L’hypothèse que les Comtes de Champagne y aient séjourné n’est cependant pas à écarter. À l’occasion des sacres, il convenait de loger dans la cité les plus grands seigneurs de la Cour. Ceux qui pouvaient séjourner au Palais du Tau étaient très peu nombreux. C’est donc dans les maisons de particuliers, de riches bourgeois, que se répartissaient ces hôtes qui pouvaient passer là quelques semaines. « On peut penser que cette maison, l’une des plus belles et des plus prestigieuses de Reims, se voyait attribuée aux plus grands seigneurs du royaume », estime Patrick Demouy, qui a pu récemment étudier dans le détail la manière dont avait été organisé le sacre de Louis XV, voici 400 ans.

Si les Comtes de Champagne y ont bien séjourné, ce serait donc avant 1284, date à laquelle le Comté est réuni au Domaine royal, à l’occasion du mariage de Jeanne de Navarre et du futur Philippe le Bel. Quoiqu’il en soit, le bâtiment en impose toujours par sa noblesse, ses dimensions et sa qualité architecturale. « Les murs sont très caractéristiques de l’architecture médiévale, avec leur appareillage en ‘pavés de berger’ séparés par des lits de ciment épais. Cela témoigne, encore une fois, de la richesse de ses commanditaires.
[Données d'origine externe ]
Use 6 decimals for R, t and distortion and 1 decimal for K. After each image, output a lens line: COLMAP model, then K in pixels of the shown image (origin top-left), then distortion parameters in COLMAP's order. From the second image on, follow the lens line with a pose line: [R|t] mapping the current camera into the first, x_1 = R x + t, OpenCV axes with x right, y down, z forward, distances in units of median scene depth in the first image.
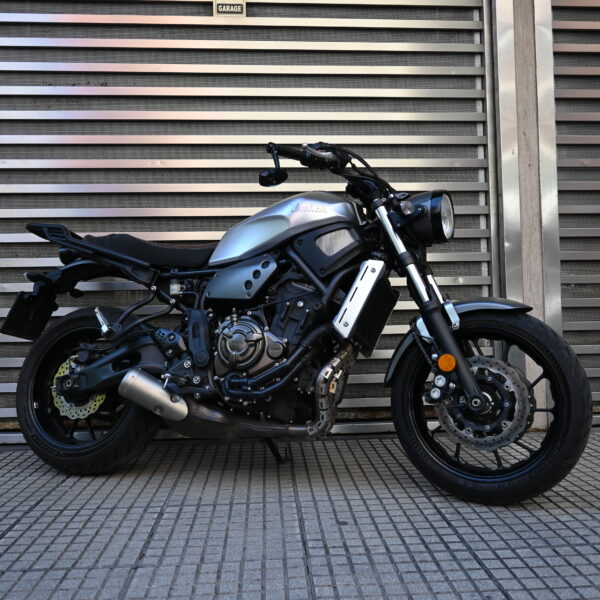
lens RADIAL K [[604.4, 0, 305.2], [0, 604.4, 300.1], [0, 0, 1]] dist [-0.004617, 0.000000]
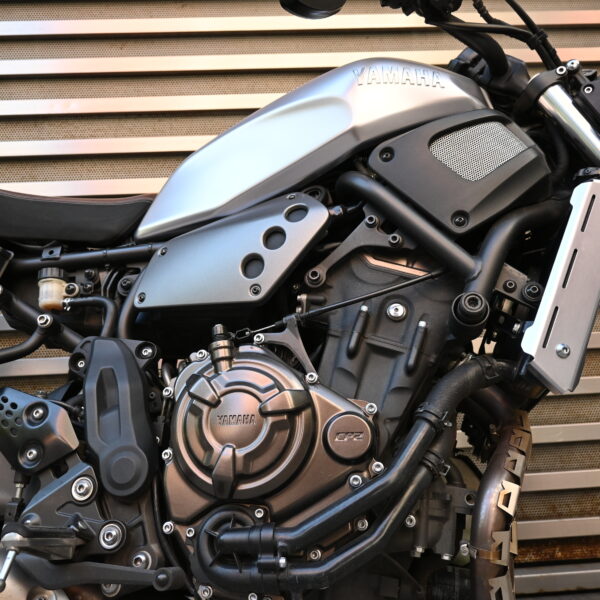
lens RADIAL K [[604.4, 0, 301.5], [0, 604.4, 300.3], [0, 0, 1]] dist [-0.004617, 0.000000]
pose [[0.986847, -0.008826, 0.161419, -0.127666], [0.030119, 0.991063, -0.129947, 0.048068], [-0.158829, 0.133099, 0.978293, 0.637012]]
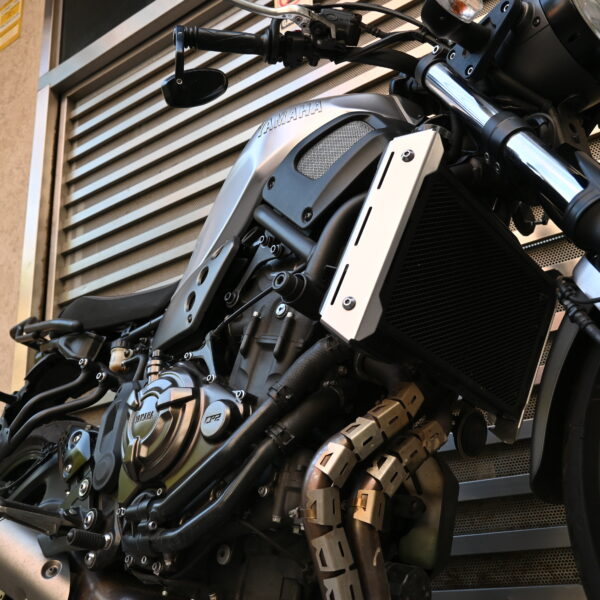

À une époque où l’architecture locale est d’abord celle du pan de bois, ils ont tenu à se démarquer avec ce type de réalisation. » À l’intérieur, la galerie du premier étage recèle une superbe cheminée sculptée et plusieurs statues des Comtes de Champagne.

Endommagée durant la Première Guerre mondiale, la demeure fut rachetée par la Maison Taittinger et restaurée sous la direction de ce que l’on nommait alors le ministère des Beaux-Arts. Loin d’appartenir au passé, elle « vit » encore. Prochainement, la Maison Taittinger y proposera une expérience inédite, à la fois sonore et gustative, autour de la figure tutélaire de Thibaut IV. Les participants pourront apprécier un banquet comme à l’époque de ce Comte de Champagne, avec un accompagnement musical ad hoc et – bien sûr – la dégustation de deux cuvées symboliques de la Maison Taittinger. Une occasion de plus pour débattre, et rêver, de l’histoire – encore bien gardée – de cette demeure.